In that context, Chiwenga’s visit to China has come under scrutiny, with speculation that he had sought Beijing’s tacit approval for a possible move against Mugabe.
China’s involvement in Zimbabwe stretches back to the 1970s, when Beijing covertly supplied ammunition and financing to Mugabe’s guerrilla forces during the country’s war of independence. In the intervening years, China has continued to provide financial and political support to the African nation, investing extensively across a range of sectors and helping to develop key infrastructure projects.
“Since Mugabe took power he has been consistently supported by the Chinese government. China has become the second largest trading partner with Zimbabwe and has invested very largely in the country,” said Wang Xinsong, associate professor at Beijing Normal University School of Social Development and Public Policy. China would be very reluctant to see Zimbabwe fall into a period of social instability and political turmoil, he added.

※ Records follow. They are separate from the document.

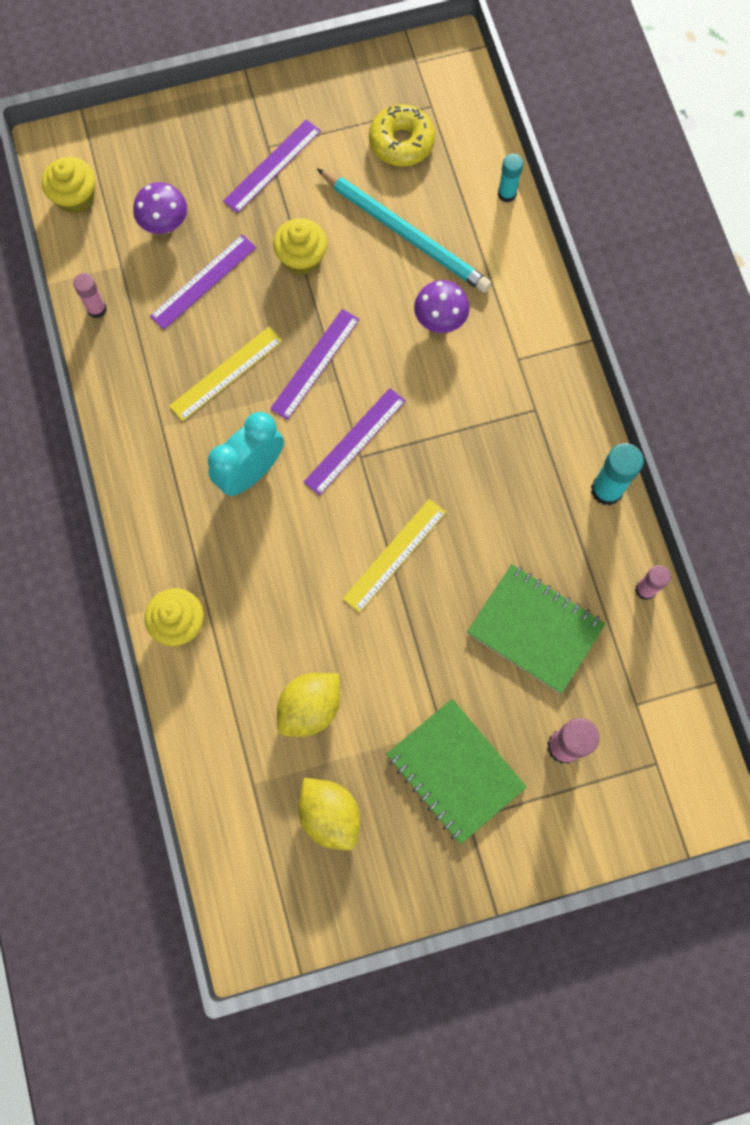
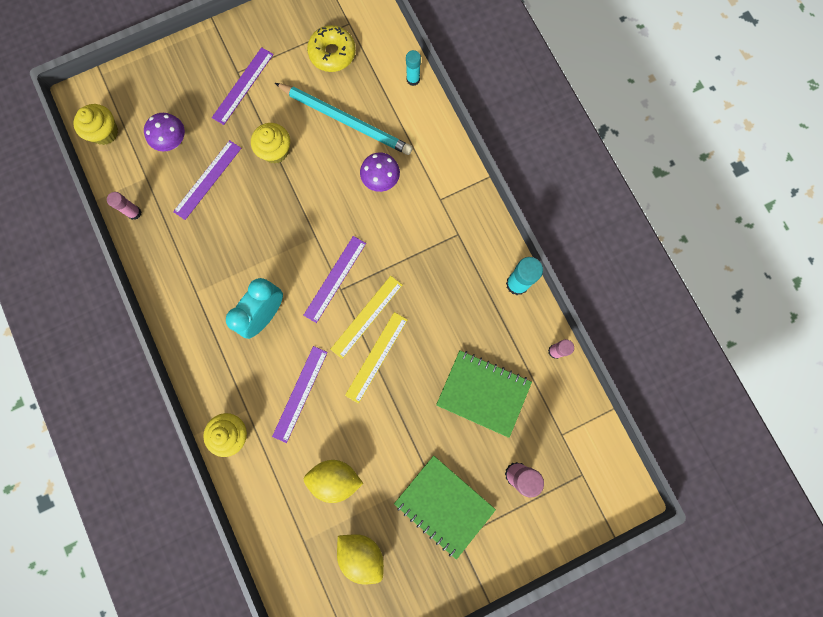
camera: 10 degrees left, 5 degrees up
(226, 373) = (235, 245): yellow ruler -> yellow ruler (367, 317)
(310, 708) = (335, 478): yellow lemon -> yellow lemon turned 60 degrees clockwise
(315, 364) = (297, 227): purple ruler -> purple ruler (300, 394)

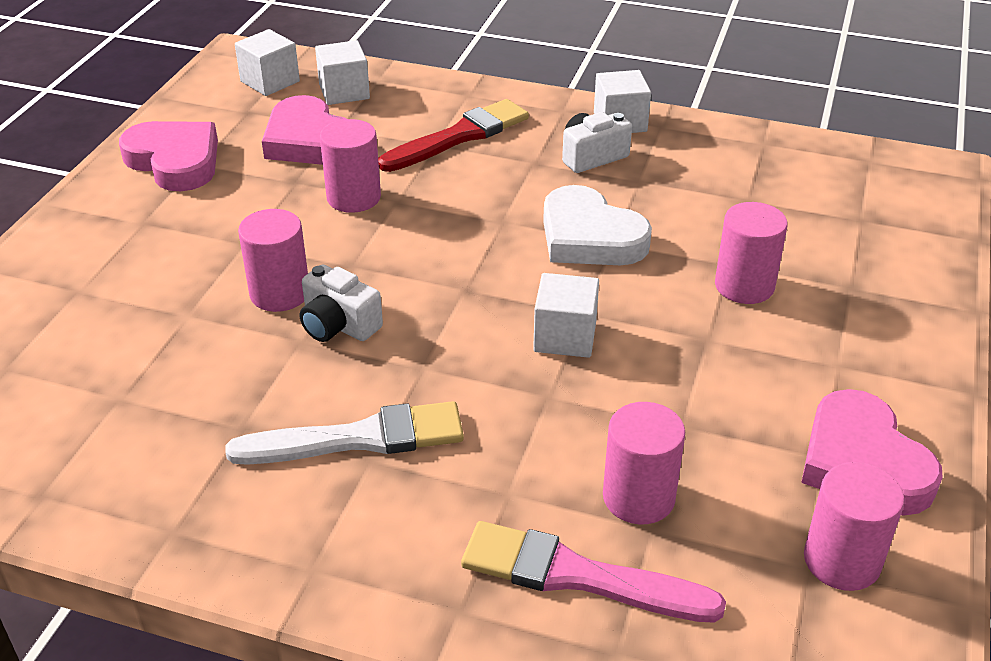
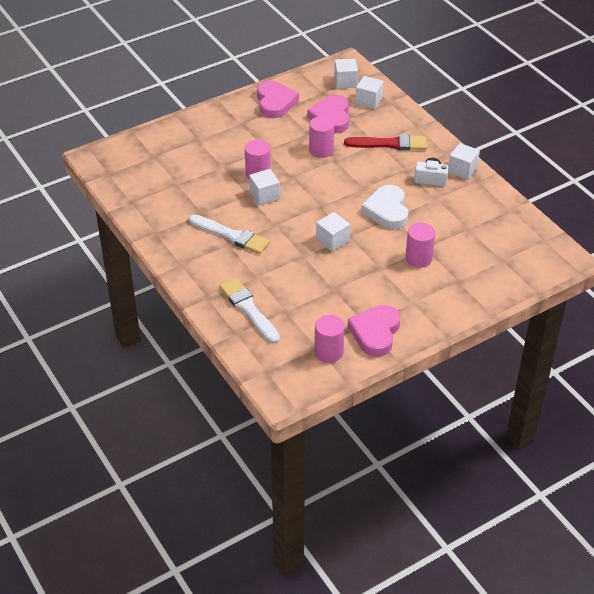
camera: 40 degrees right, 5 degrees up
(338, 325) = (264, 196): white camera -> white cube
(578, 576) = (248, 309): pink brush -> white brush
(638, 497) = (292, 300): pink cylinder -> none

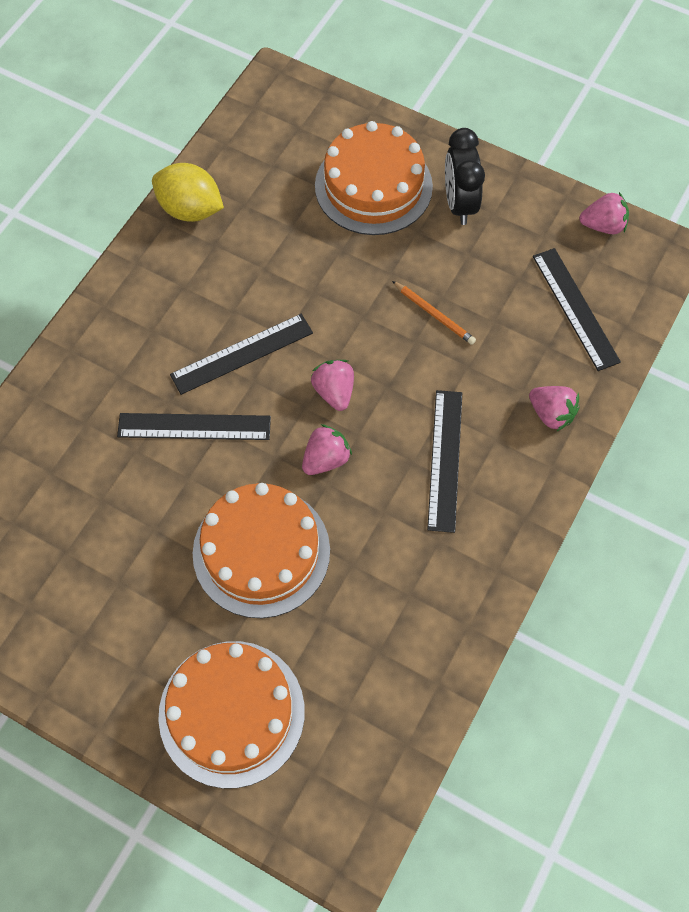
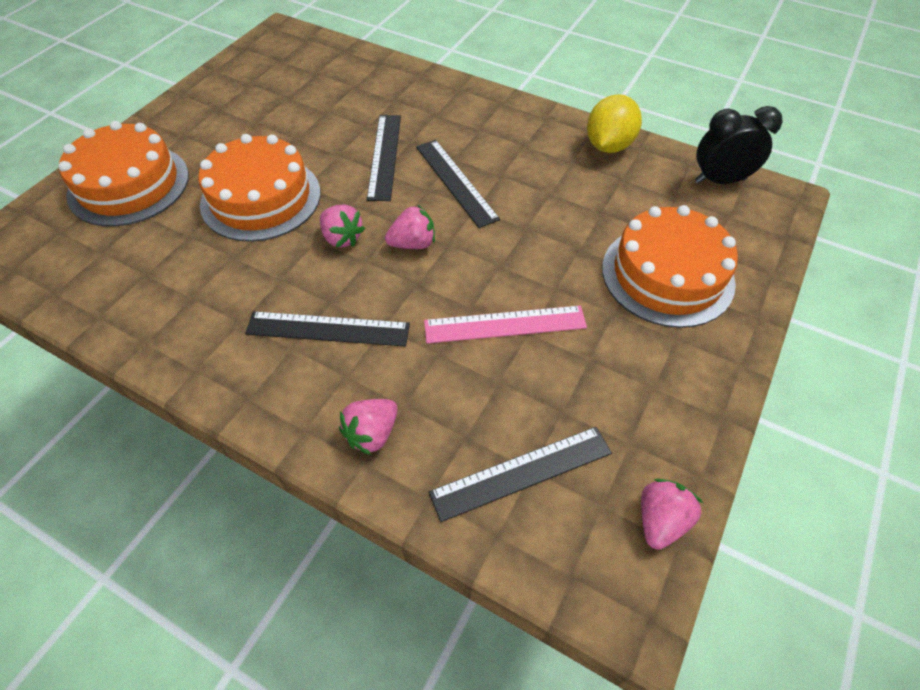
camera: 90 degrees right, 10 degrees down
(434, 314) = (505, 324): orange pencil -> pink ruler
(459, 204) = (660, 353): black clock -> black clock (720, 180)
(603, 225) = (660, 520): pink strawberry -> pink strawberry turned 150 degrees counterclockwise

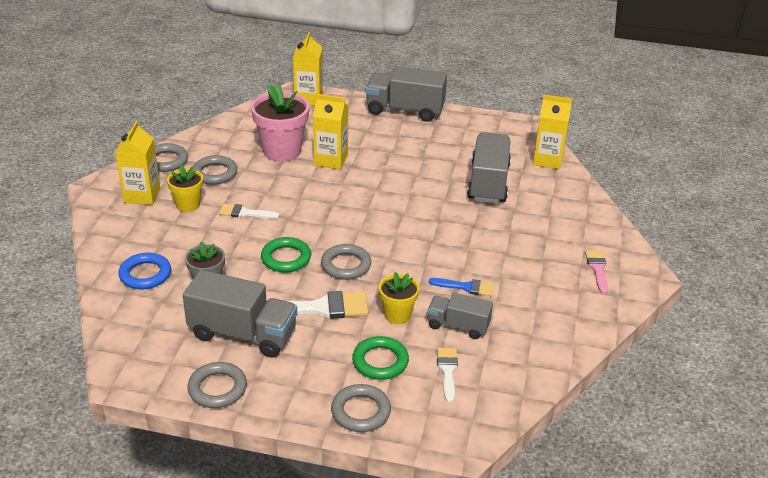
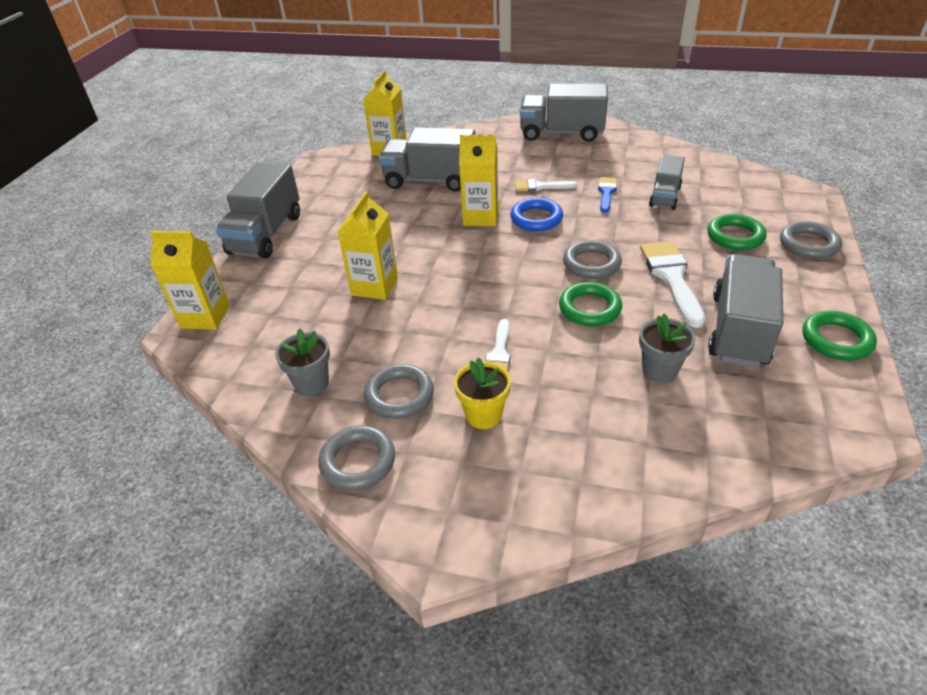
camera: 85 degrees left, 5 degrees up
(142, 195) = (460, 477): yellow carton -> yellow carton (480, 217)
(145, 274) = (660, 438): blue ring -> blue ring (536, 218)
(217, 388) = (836, 340): grey ring -> green ring
(234, 142) = (312, 383): none -> grey flower pot
(282, 151) = (346, 331): pink flower pot -> none
(397, 315) = (662, 229): yellow flower pot -> none
(447, 371) = (728, 201): white brush -> white brush (540, 186)
(597, 269) = (562, 133): pink brush -> grey truck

But most observers say there is no way to know how involved China was in the apparent coup, or whether it received advanced warning. Cobus Van Staden, senior researcher on Foreign Policy at the South African Institute of International Affairs, described the possibility as a “billion dollar question.”
“The fact there were these kind of visits to Beijing right before (the coup) certainly seems indicative of something, but who knows what that was?”
During Chiwenga’s trip to China, he met with Central Military Commission member Gen. Li Zuocheng, according to a Chinese military press release, who told him Zimbabwe and China were “all-weather friends.”
He also met with Chinese Defense Minister Gen. Chang Wanquan on November 10 in Beijing.
Chinese Foreign Ministry spokesman Geng Shuang told a press briefing on Thursday the visit was just a “normal military-to-military exchange” which had been planned in advance. “Since the defense ministry hosted him, I don’t have other details,” he said.
‘China will never forget its old friend’
But it is 93-year-old Mugabe, now under house arrest, who has benefited most from China’s unwavering support.
As Mugabe’s relationship with the West began to deteriorate into the later part of the 1990s, he increasingly looked to his old ally China for economic and political assistance.
“China is very loyal in this kind of way, they tend to stand by these long-time allies and every time someone like Mugabe would go to Beijing they’d roll out the red carpet,” said Van Staden.
“Chinese investment in Zimbabwe has also fallen victim to Mugabe’s policy and some projects were forced to close down or move to other countries in recent years, bringing huge losses,” said Wang. “Bilateral cooperation did not realize its potential under Mugabe’s rule.”
In the opinion piece, Wang said a change of government could be beneficial to China Zimbabwe relations. “Friendly ties will embrace new development opportunities,” he said.
‘Distant but friendly country’
Official Chinese channels are being more circumspect though, not picking one side over the other.
In a statement released after the apparent coup was under way, a Ministry of Foreign Affairs spokesman said China was “playing close attention” to the situation.
“We sincerely hope that the situation will remain stable in Zimbabwe and relevant affairs can be handled in a peaceful and proper way,” the statement read.
“We will continue to develop friendly cooperation with Zimbabwe following the principle of equal and mutually beneficial cooperation with win-win results.”
“China has played a positive and constructive role in Africa. The long-term friendship between China and Zimbabwe will transcend the internal disturbances in Zimbabwe,” the editorial said.
“The Chinese public would like to see peace in that distant but friendly country.”